One of the things that I'm really looking forward to about being married is having time with Matthijs: time that is not taken over by planning a wedding or by organizing the next time we'll see each other. And there will no longer be 1.5 hours travel time before (and after) seeing each other! That means there'll be time to have lots of conversations and think together and laugh together and do nothing together. Yay!
A number of people have told me to take the time to enjoy that first year of being married and not to do too much other stuff. I know that's wise advise, but I still chafe a bit when I hear it. Perhaps it's simply because I don't like being told what to do or feeling like people assume that because I've never being married, I have absolutely no idea what it might be like (or what would be good for me). I don't know for sure what it'll be like, but I do have some ideas of what might be good. I am purposely trying not to plan too much for after the wedding, as I want to give us space to make plans together; after we get married, it's even more obvious that it's not just about "my" plans anymore but it's now "our" plans. So I am already kind of following the advice to take it easy - but the advice itself still makes me a bit uncomfortable. It's not like I'm not looking forward to spending lots of time with Matthijs (see first paragraph of this for a reminder); it's just that I'm uncomfortable with the idea of my whole life revolving around Matthijs and my marriage. I (we) do certainly want to invest lots of time in building solid habits and good communication for married life - that's why we're taking a marriage course now - and why we've spent lots of time and energy already on the difficult questions of expectations and desires and communicating well. And it will be nice to slow down and settle somewhat, so that the chaos in my life (brought about, I expect, by many of the recent changes) can decrease somewhat. And I do want to laugh lots and enjoy being married!
But we also want our marriage to be fruitful; in the beginning, some of the fruit we bear will be a solid foundation for our marriage - but even in building that solid foundation, we don't want to lose sight of the vision that our marriage is to be honouring to God, a means for each of us to be more the people God wants us to be, and a blessing to others. And I can see now already a bit of how that might be manifested: Matthijs and I both want the excitement and joy of being married, coupled with our now having a constant theological sparring partner, to bear fruit in my dissertation and academic endeavours (and maybe also some academic endeavours for Matthijs, too :)). And we want our joy of being married to spread to those around us - and who better to share that joy with than those we love: the community and other friends and family?

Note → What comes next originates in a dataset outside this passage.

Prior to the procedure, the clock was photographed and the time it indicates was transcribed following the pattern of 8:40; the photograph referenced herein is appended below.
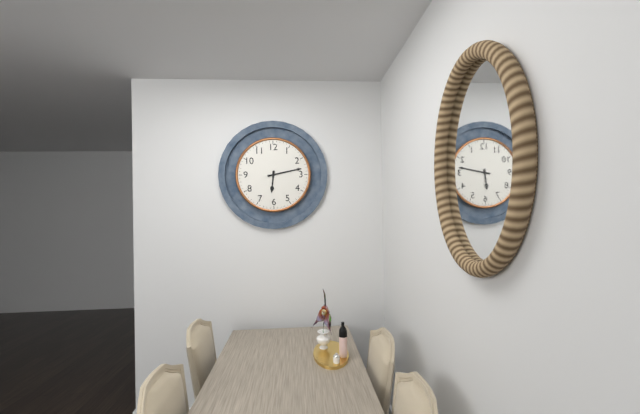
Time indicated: 6:13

The Old Testament talks about a newlywed not being allowed to go to war or be obligated in any way (Deut 24:5): "he must be free to stay at home for a full year and bring joy to the woman he has married." If I do some practical exegesis, I assume that the intention was not that the man should do nothing for a year - I can't imagine too many women who'd find joy in their husband hanging around the house doing nothing! There is thus a bit of interpreting here, and my interpreting is that, especially in the first year, the couple chooses first and always for what's best for their marriage and can push other important obligations of serving God and society aside (this building a foundation for a healthy marriage is, after all, the best way to serve God and society). But that doesn't imply doing nothing - in fact, the need to do nothing can then also become an obligation that hinders our marriage. And it does not imply that we'll have to turn away from other joys (and challenges) in our life, like the community, singing, visiting, and playing soccer. Perhaps we need to make limits, but the hope and expectation is that those other things that bring joy and challenges would in turn be a blessing to our marriage.
1 comment:
You've got good sense, Brenda. It'll be fine and your early marriage will be an incredible season of joy and growth and stretching and adjustment. I appreciate your transparency, and your heart seems to resonate with mine. Thanks for sharing!